Microsoft bardzo długo zwlekał z wprowadzeniem April 2019 Update do Slow Ring, ale gdy już to zrobił, to w niecały miesiąc wydał w nim aż sześć kompilacji/aktualizacji. Najnowsza z nich nosi numer 18362 i debiutowała dwa dni temu w Fast Ring. Jest to sytuacja o tyle wyjątkowa, że po raz pierwszy w gałęzi 19H1 wydano najnowszą (w danym momencie) kompilację jednocześnie w obu tych pierścieniach. A to już mocna przesłanka, że mamy do czynienia z kandydatem na RTM.
Oznacza to, że właśnie ta kompilacja ma szansę na wydanie publiczne, czyli wyjście poza program Insider.
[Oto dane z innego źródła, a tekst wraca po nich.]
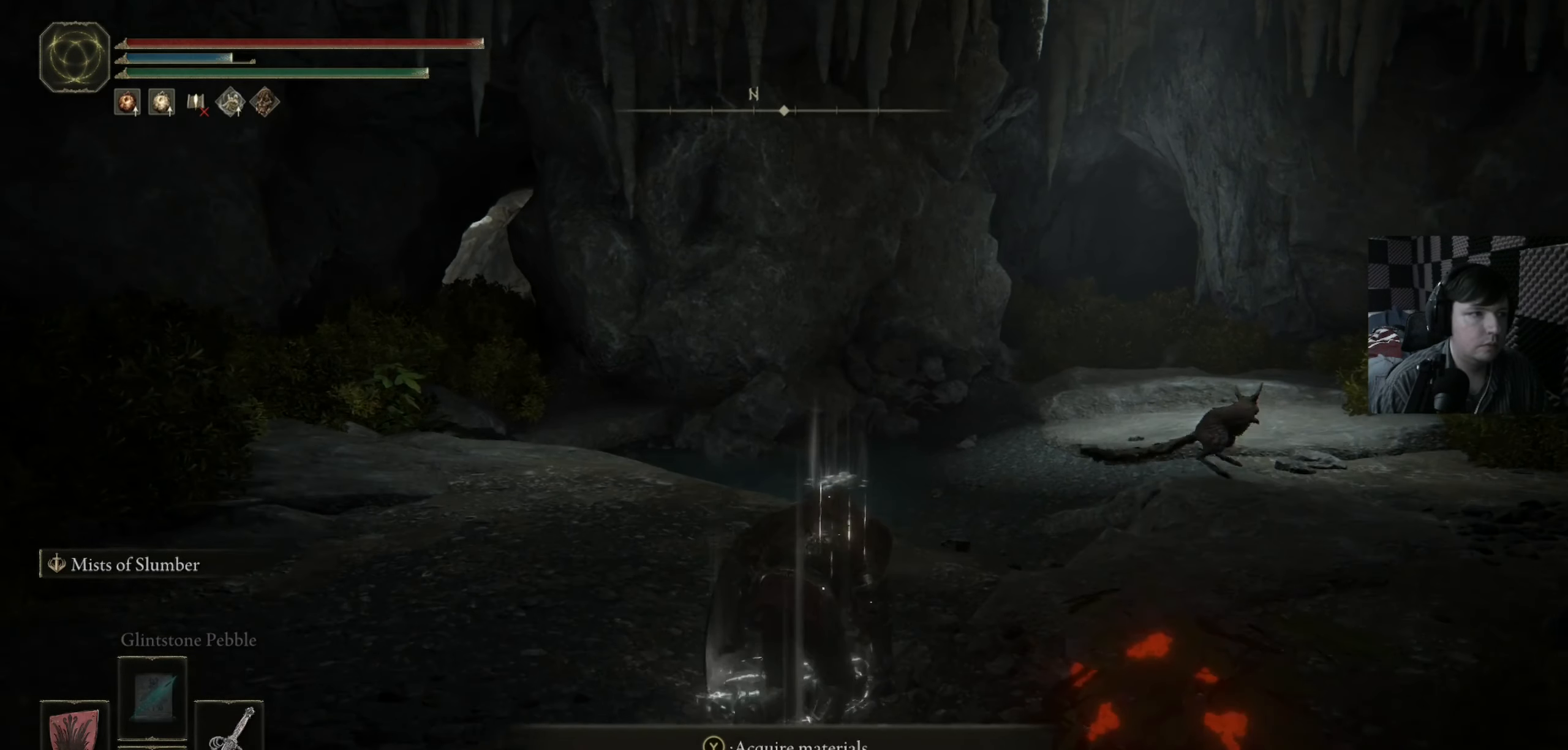
{"buttons": ["B"], "left_stick": "up", "right_stick": "center", "events": []}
Zgodna z założeniami jest też data skompilowania. "Wersja 1903" wprawdzie średnio współgra z "April 2019 Update", ale oznaczenie to dotyczy właśnie daty skompilowania RTM, a niekoniecznie jej publicznego wydania, za które odpowiada raczej ta druga nazwa (a tak przynajmniej było w Windows 10 do tej pory).
Nie należy jednak zapominać o jeszcze jednym etapie, jakim powinno być wydanie w kręgu Release Preview, poprzedzające wydanie publiczne. Krok ten pominął Microsoft w przypadku October 2018 Update (kompilacja ukazała się w Release Preview i jako Public Release w tym samym dniu) i skutki tego były dla wielu opłakane. Microsoft obiecywał, że ulepszy całą metodologię testów przedpremierowych, by wychwycić błędy i problemy przed, a nie po publikacji. A jak jest z tymi błędami w kompilacji 18362?
Kompilacja ta ma tylko trzy znane błędy, które przechodzą z wydania na wydanie już od wielu tygodni. Dotyczą one uruchamiania gier z oprogramowaniem anty-cheatowym, kart dźwiękowych Creative X-Fi i niektórych czytników kart SD od Realtek. Build 18362 - jeśli to rzeczywiście RTM - otrzyma bez wątpienia jeszcze kilka aktualizacji "po kropce", które nie zmieniają głównego numeru kompilacji, a tylko wprowadzają do niej poprawki. Jeśli przyjąć, że nazwa "April 2019 Update" rzeczywiście będzie zgodna z datą publicznej premiery, to te ostatnie szlify mogą trwać jeszcze nawet ponad miesiąc.